Taylor, an All-American offensive tackle at Notre Dame in the early 90s, will be on the call for the Irish-Air Force game on CBS Sports Network. It will be his first time working as an analyst for a game involving his old school.
So Taylor is acutely aware of not wanting to play any favorites.
“I know I have to be more careful,” Taylor said. “I remember once doing a San Diego State game. I happened to wear a tie with red in it. Well, I heard about it on Twitter and Facebook, and this was just from doing the open to the game.
“No question, the level of scrutiny will be up Saturday. I’ll be very careful with my tie. Definitely, no blue and gold.”
Taylor hardly is the first former player to work as an analyst for his former team. He knows the drill.
“I’m not going to be crying on the air if my alma mater is losing,” Taylor said.”I know I’ll be walking a fine line.”
However, make no mistake, Saturday’s assignment is special for Taylor. He said it will be “coming full circle” for him.

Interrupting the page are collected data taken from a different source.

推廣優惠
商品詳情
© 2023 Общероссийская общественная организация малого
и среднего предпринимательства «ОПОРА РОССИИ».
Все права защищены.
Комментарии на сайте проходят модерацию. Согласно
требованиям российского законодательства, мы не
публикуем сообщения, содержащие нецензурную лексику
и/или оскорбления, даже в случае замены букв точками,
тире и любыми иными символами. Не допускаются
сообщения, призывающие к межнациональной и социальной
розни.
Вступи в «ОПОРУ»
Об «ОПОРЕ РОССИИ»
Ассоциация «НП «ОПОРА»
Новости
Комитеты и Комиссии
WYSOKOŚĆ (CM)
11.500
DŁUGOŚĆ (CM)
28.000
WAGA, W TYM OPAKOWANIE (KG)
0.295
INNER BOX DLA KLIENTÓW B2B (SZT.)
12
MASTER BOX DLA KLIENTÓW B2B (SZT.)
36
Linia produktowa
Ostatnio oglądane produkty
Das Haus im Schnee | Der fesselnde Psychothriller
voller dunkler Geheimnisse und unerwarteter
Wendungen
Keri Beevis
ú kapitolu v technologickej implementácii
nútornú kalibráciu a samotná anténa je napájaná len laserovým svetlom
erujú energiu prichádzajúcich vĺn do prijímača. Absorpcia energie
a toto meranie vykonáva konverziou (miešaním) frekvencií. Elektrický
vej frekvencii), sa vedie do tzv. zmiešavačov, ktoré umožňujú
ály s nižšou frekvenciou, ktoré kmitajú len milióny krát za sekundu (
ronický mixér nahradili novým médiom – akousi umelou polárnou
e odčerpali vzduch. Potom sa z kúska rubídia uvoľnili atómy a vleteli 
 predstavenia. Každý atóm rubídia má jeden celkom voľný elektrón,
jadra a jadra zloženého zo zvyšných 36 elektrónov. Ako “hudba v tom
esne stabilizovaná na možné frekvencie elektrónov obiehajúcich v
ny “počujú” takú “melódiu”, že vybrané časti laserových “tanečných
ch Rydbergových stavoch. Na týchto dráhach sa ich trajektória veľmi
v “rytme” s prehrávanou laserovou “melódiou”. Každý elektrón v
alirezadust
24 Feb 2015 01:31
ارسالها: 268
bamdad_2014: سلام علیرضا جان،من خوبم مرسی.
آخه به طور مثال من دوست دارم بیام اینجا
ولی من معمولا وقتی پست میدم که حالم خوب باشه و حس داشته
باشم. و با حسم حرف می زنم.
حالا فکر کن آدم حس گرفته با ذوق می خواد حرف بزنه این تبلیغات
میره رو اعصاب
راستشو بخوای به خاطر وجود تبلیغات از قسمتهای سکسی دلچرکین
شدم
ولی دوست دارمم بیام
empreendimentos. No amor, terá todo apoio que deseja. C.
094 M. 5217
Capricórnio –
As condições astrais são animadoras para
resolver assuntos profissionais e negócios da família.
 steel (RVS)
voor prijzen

“There was a time when Notre Dame might as well have been England to me,” said Taylor, who grew up in the San Francisco area. “I had no idea where South Bend was when the recruiting letters started to come in. Notre Dame is on my Mt. Rushmore of the choices I’ve made in my life along with my wife and kids. It was paramount to what I’ve become.”
Taylor experienced the last truly sustained period of excellence at Notre Dame. From 1990-93, his teams went 41-8-1 under Lou Holtz.
Taylor believes Brian Kelly has a chance to replicate what Holtz did.
“They both have the vision and a specific way to execute that vision,” Taylor said. “Holtz was a little more hands-on. Kelly tried that in the beginning, but he got back to letting his coaches do their thing.
“Holtz was very methodical. Every week we had a game plan. We knew as players if we executed the plan, we’d win the game. Kelly strikes me the same way. You don’t enjoy the kind of success he’s had without having a plan.”